Importantly, further information on the FY19 outlook will be provided at the AGM in a couple of weeks to potentially give an indication as to margin recovery.
27/8/18 Laserbond 2018 Annual Report
LBL reported their FY18 results. Revenue increased 13.8% to $15.65m and NPAT increased 12.3% to $1.25m after excluding a one-off inventory impairment management are confident of being compensated for.
A very strong result after keeping two things in mind; first, FY17 included the company's first sale in the newly created Technology division for $1.44m. FY18 did not have a Technology sale, however one has been recorded so far in FY19 with management confident of more. Excluding the Technology sale from FY17 and "core" revenue grew 27%. Second, 1H18 was an investment period for LBL as they increased their workforce by over 40% to meet the increased demand from customers. This resulted in higher training and overtime costs which impacted profit margins in the short term. However, 2H18 saw a rebound to higher profit margins in line with historical figures. Isolating the 2H18 NPAT results in $1.02m, a more accurate number for the on-going earnings of the business.
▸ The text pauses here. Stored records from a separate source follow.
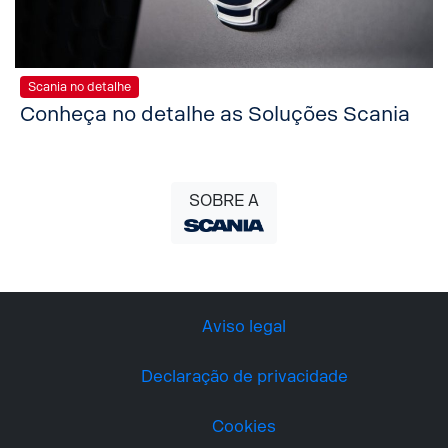
Scania no detalhe
Conheça no detalhe as Soluções Scania
SOBRE A
Aviso legal
Declaração de privacidade
Cookies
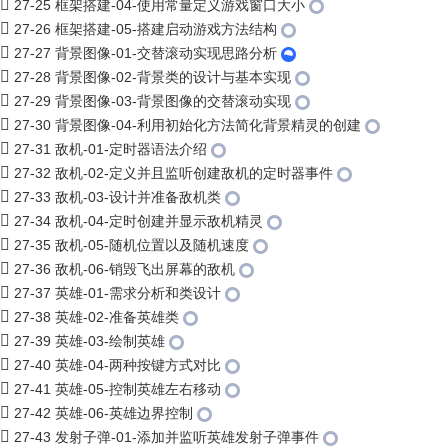
27-25 框架搭建-04-使用常量定义游戏窗口大小
27-26 框架搭建-05-搭建启动游戏方法结构
27-27 背景图像-01-交替滚动实现思路分析
27-28 背景图像-02-背景类的设计与基本实现
27-29 背景图像-03-背景图像的交替滚动实现
27-30 背景图像-04-利用初始化方法简化背景精灵的创建
27-31 敌机-01-定时器语法介绍
27-32 敌机-02-定义并且监听创建敌机的定时器事件
27-33 敌机-03-设计并准备敌机类
27-34 敌机-04-定时创建并显示敌机精灵
27-35 敌机-05-随机位置以及随机速度
27-36 敌机-06-销毁飞出屏幕的敌机
27-37 英雄-01-需求分析和类设计
27-38 英雄-02-准备英雄类
27-39 英雄-03-绘制英雄
27-40 英雄-04-两种按键方式对比
27-41 英雄-05-控制英雄左右移动
27-42 英雄-06-英雄边界控制
27-43 发射子弹-01-添加并监听英雄发射子弹事件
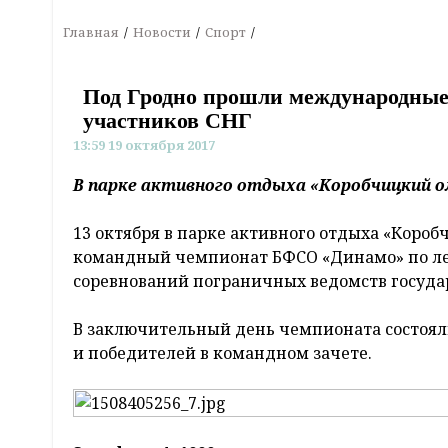
Главная
Новости
Спорт
Под Гродно прошли международные 
участников СНГ
13:59 19 октября 2017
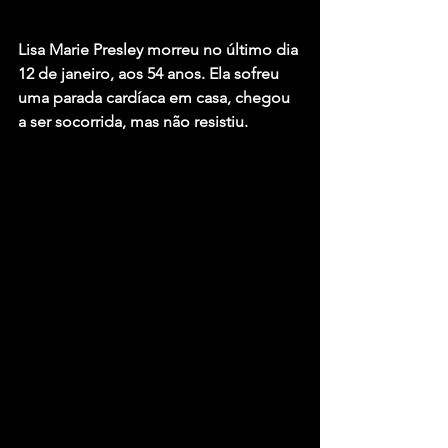
Lisa Marie Presley morreu no último dia 
12 de janeiro, aos 54 anos. Ela sofreu 
uma parada cardíaca em casa, chegou 
a ser socorrida, mas não resistiu.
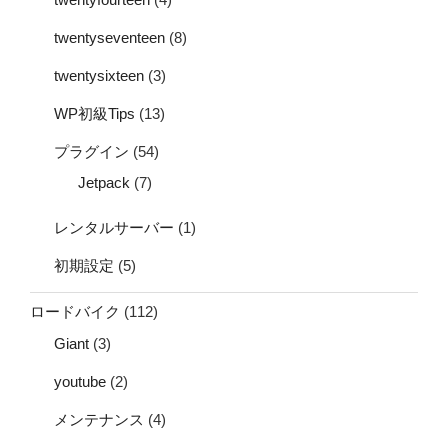
twentyseventeen
(8)
twentysixteen
(3)
WP初級Tips
(13)
プラグイン
(54)
Jetpack
(7)
レンタルサーバー
(1)
初期設定
(5)
ロードバイク
(112)
Giant
(3)
youtube
(2)
メンテナンス
(4)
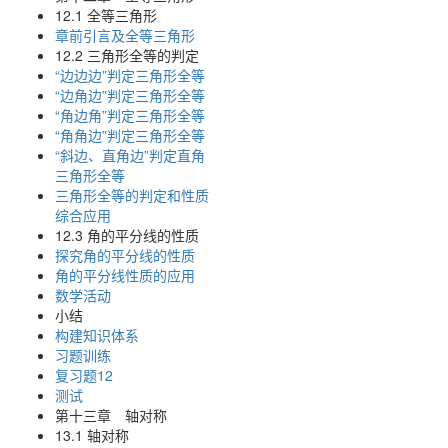
12.1 全等三角形
章前引言及全等三角形
12.2 三角形全等的判定
“边边边”判定三角形全等
“边角边”判定三角形全等
“角边角”判定三角形全等
“角角边”判定三角形全等
“斜边、直角边”判定直角
三角形全等
三角形全等的判定和性质
综合应用
12.3 角的平分线的性质
探究角的平分线的性质
角的平分线性质的应用
数学活动
小结
构建知识体系
习题训练
复习题12
测试
第十三章 轴对称
13.1 轴对称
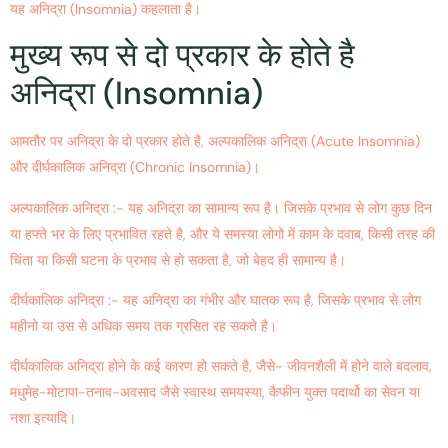
यह अनिद्रा (Insomnia) कहलाता है।
मुख्य रूप से दो प्रकार के होते है
अनिद्रा (Insomnia)
आमतौर पर अनिद्रा के दो प्रकार होते है, अल्पकालिक अनिद्रा (Acute Insomnia)
और दीर्घकालिक अनिद्रा (Chronic Insomnia)।
अल्पकालिक अनिद्रा :- यह अनिद्रा का सामान्य रूप है। जिसके प्रभाव से लोग कुछ दिन
या हफ्ते भर के लिए प्रभावित रहते है, और ये समस्या लोगो में काम के दवाब, किसी तरह की
चिंता या किसी घटना के प्रभाव से हो सकता है, जो बेहद ही सामान्य है।
दीर्घकालिक अनिद्रा :- यह अनिद्रा का गंभीर और घातक रूप है, जिसके प्रभाव से लोग
महीनो या उस से अधिक समय तक ग्रसित रह सकते है।
दीर्घकालिक अनिद्रा होने के कई कारण हो सकते है, जैसे- जीवनशैली में होने वाले बदलाव,
मधुमेह-मोटापा-तनाव-अवसाद जैसे स्वास्थ समयस्या, कैफीन युक्त पदार्थो का सेवन या
नशा इत्यादि।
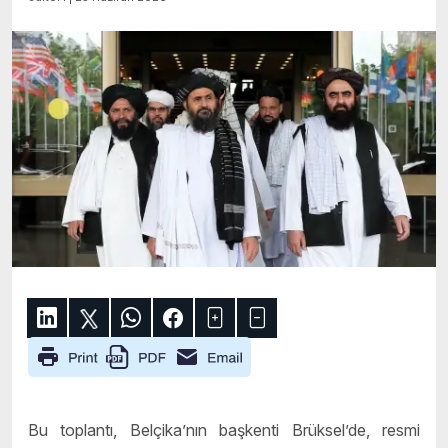
Bu toplantı, Belçika’nın başkenti Brüksel’de, resmi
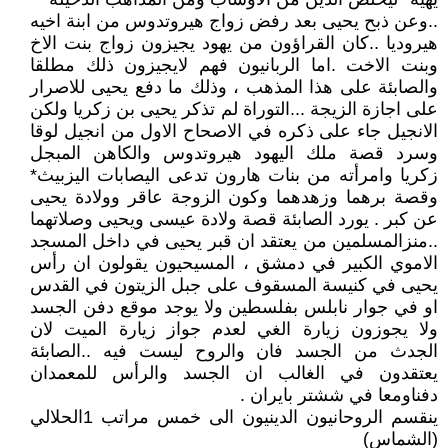
..وعن ذبح يحيى بعد رفض زواج هيروتدوس من ابنة اخيه
هيروديا ..كان القراؤون من يهود يجيزون زواج بنت الاخ
وبنت الاخت .اما الربانيون فهم لايجيزون ذلك مطلقا
والصابئة على هذا المذهب ، وذلك ما دفع يحيى للاصرار
على اجازة الزيجة ...التوراة لم تذكر يحيى بن زكريا ولكن
الانجيل جاء على ذكره في الاصحاح الاول من انجيل لوقا
وسرد قصة ملك اليهود هيروتدوس والكاهن المبجل
زكريا وامرأته من بنات هارون تدعى اليصابات اليزبيث*
وقصة برهما وزهدهما وكون الزوجة عاقر وولادة يحيى
عن كبر . يورد الصابئة قصة ولادة عيسى ويحيى وصلاتهما
..منزالمسلمين من يعتقد ان قبر يحيى في داخل المسجد
الاموي الكبير في دمشق ، المسيحيون يقولون ان رأس
يحيى في كنيسة المسقوف على جبل الزيتون في القدس
او في جوار نابلس بفلسطين ولا يوجد موقع دفن الجسد
ولا يجوزون زيارة الغي لعدم جواز زيارة الميت لان
الجدث من الجسد فان والروح ليست فيه ..الصابئة
يعتقدون في الغالب ان الجسد والرأس للمعمدان
دفناومعا في ششتر بايران .
ينقسم الروحانيون الدينيون الى خمس مراتب 1الحلالي
(الشماس)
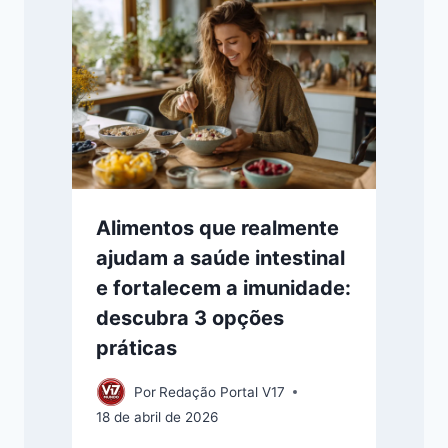
Alimentos que realmente
ajudam a saúde intestinal
e fortalecem a imunidade:
descubra 3 opções
práticas
Por
Redação Portal V17
18 de abril de 2026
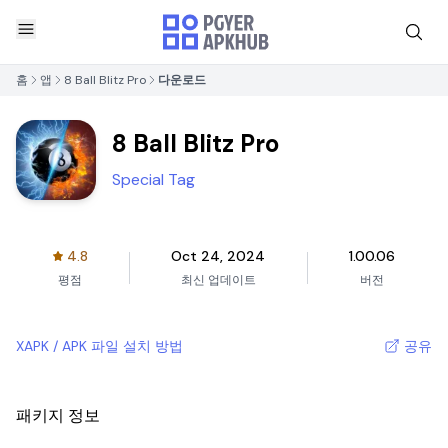
홈
앱
8 Ball Blitz Pro
다운로드
8 Ball Blitz Pro
Special Tag
4.8
Oct 24, 2024
1.00.06
평점
최신 업데이트
버전
XAPK / APK 파일 설치 방법
공유
패키지 정보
Looking at other comments from the Chairman and Executive commentaries:
Core revenues are expected to grow at "similar" levels to FY18 with margins returning to higher historical percentages.
Several EPS accretive acquisitions have been identified and currently in negotiations.
New product designed for the steel industry has had successful trials with an Australian customer and now in talks with major US steel producer.
Strategic plan put in place to generate $40m revenue within 4 years.
10/8/18 LaserBond signs Technology Licensing Agreement with UK Multinational
As flagged in their FY18 guidance, LBL has signed their second Technology sale. The customer is a UK based multi-billion, multi-national engineering company. Based on my back of the envelope numbers this will add $1.5-2m to revenue in FY19 which would be in line with the first Technology sale of $1.4m.
LBL stated that this sale only relates to the customer's UK operations, but given they have operations in all major continents the chance of further Technology sales is high. A further comment of other enquiries being received about Technology licensing also sounds promising.
5/2/18 FY18 Revenue
LBL announced core revenue growth of 27% with margins rebounding to historical highs after 1H18 was a period for re-investment. Guidance for FY19 was for continued double digit growth with margins remaining consistent.
LBL's new Technology division which involves LBL licensing their technology reports lumpy upfront sales with on-going licensing payments. After reporting their first sale in 2H17 ($1.4m) there was no sale in FY18. However opportunities have developed and LBL expects to announce a second Technology sale in FY19.
Tiny family-run business focused on the provision of laser coating services primarily for mining and manufacturing. Product provides a longer useful life for equipment used for drilling or grinding. Tied to mining capex and share price has languished since 2012.
However company remains profitable and paying a small dividend. FY18 results muted by investment in staff and R&D, however experienced management team believe benefits will flow through in FY19.
18 September 2019: Taylor Collison Limited (TC): "Laserbond (LBL.ASX) Recommendation Outperform - Initiating coverage: the clever Australian"
"Our view – initiate with outperform
TC initiates coverage of Laserbond with Outperform and a DCF price target of 84 cents.
Valuation and recommendation
Laserbond offers good value at current levels with a P/E of 18.2X FY20 and 13.4X FY21 driven strong eps growth profile. This growth is supported by a solid established competitive advantage, lowly geared balance sheet, a humble business culture and a good corporate governance. It is a quality business.
Macro conditions remains relatively favourable with many major commodity prices at solid levels, firm infrastructure spend and plethora of sunk heavy machinery investment that needs repair and /or improvement post the mining investment boom."